* BRANO RIPORTATO:
╭──

Dall’antico Egitto a TikTok, la fortuna del mullet
Facendo un salto nel passato, prima che i tiktoker lo trasformassero nell’oggetto di una challenge, #oneminutemallet, da oltre 92,8 milioni di visualizzazioni, la prima apparizione del mullet nella storia risale addirittura ai tempi dell’antico Egitto e della Grecia: era il taglio prediletto dai soldati perché consentiva di avere una visuale più o meno libera e una protezione completa della nuca dai raggi del sole. Il termine ‘mullet’ appare invece nel 1994, quando i Beastie Boys scalarono le classifiche con il brano Mullethead. La parola in un anno finì nell’Oxford English Dictionary col significato di ‘triglia’. E oggi, tornato alla ribalta grazie a quell’operazione di recupero del vintage che tanto piace al fashion system, figura tra i modelli più richiesti dalla Generazione Z e tra le parole più presenti nei database dei browser, con un aumento delle ricerche soltanto nel 2021 pari al 190 per cento.

╰──

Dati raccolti
╭──

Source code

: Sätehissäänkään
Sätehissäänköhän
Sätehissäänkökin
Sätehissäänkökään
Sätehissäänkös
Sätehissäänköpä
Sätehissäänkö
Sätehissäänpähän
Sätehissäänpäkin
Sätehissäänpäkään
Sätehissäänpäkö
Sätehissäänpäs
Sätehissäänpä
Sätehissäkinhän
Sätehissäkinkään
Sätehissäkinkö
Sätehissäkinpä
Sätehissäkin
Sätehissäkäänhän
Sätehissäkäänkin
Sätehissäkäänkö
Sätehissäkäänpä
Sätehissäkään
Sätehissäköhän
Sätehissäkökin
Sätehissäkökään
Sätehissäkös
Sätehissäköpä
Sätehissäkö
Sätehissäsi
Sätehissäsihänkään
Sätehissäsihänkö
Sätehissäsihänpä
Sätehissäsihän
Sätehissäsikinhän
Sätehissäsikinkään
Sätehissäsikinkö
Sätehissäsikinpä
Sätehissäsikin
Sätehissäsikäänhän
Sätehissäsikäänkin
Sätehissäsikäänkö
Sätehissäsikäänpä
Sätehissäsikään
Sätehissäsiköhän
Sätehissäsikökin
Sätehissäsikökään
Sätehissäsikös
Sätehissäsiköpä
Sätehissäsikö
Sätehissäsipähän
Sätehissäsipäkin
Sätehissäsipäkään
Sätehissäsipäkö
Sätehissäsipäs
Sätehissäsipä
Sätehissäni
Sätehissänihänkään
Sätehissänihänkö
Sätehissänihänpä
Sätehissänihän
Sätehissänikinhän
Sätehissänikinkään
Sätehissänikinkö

╰──

* RICHIESTA DI LAVORO: Prosegui il brano sulla storia del mullet a partire dalla sua ultima frase.

* RISULTATO QUI SOTTO:
#TBT Those were the days. #70s #mullet #haircut #PattiSmith & #RobertMapplethorpe, the #powercouple. pic.twitter.com/jE8GjVkcFl
— Wendy ILES (@ileswendy) June 9, 2016
Tra glamour e kitsch
A detta dell’hairstylist Guido Palau, l’elemento che ha trasformato il mullet in un trend è stato, senza dubbio, il suo essere fuori dai canoni tradizionali. «In qualsiasi situazione e su qualsiasi volto, ha sempre provocato reazioni particolarmente forti tanto in positivo quanto in negativo», ha spiegato il parrucchiere in un’intervista al New York Times, «sta in mezzo tra il lungo e il corto, tra il maschile e il femminile, tra il buon gusto e il kitsch». Una definizione condivisa anche da René Zamudio, direttore creativo dell’Istituto Europeo di Disegno di Barcellona: «Alla fine degli Anni 70, io stesso l’ho portato», ha raccontato a S Moda, «David Bowie era il nostro modello di ispirazione e, grazie a lui, è approdato nel mondo della moda. Devo dirlo: non mi è mai sembrato un taglio particolarmente bello da vedere ma, portandolo giorno per giorno, ti abitui e l’occhio inizia ad apprezzarlo sempre di più».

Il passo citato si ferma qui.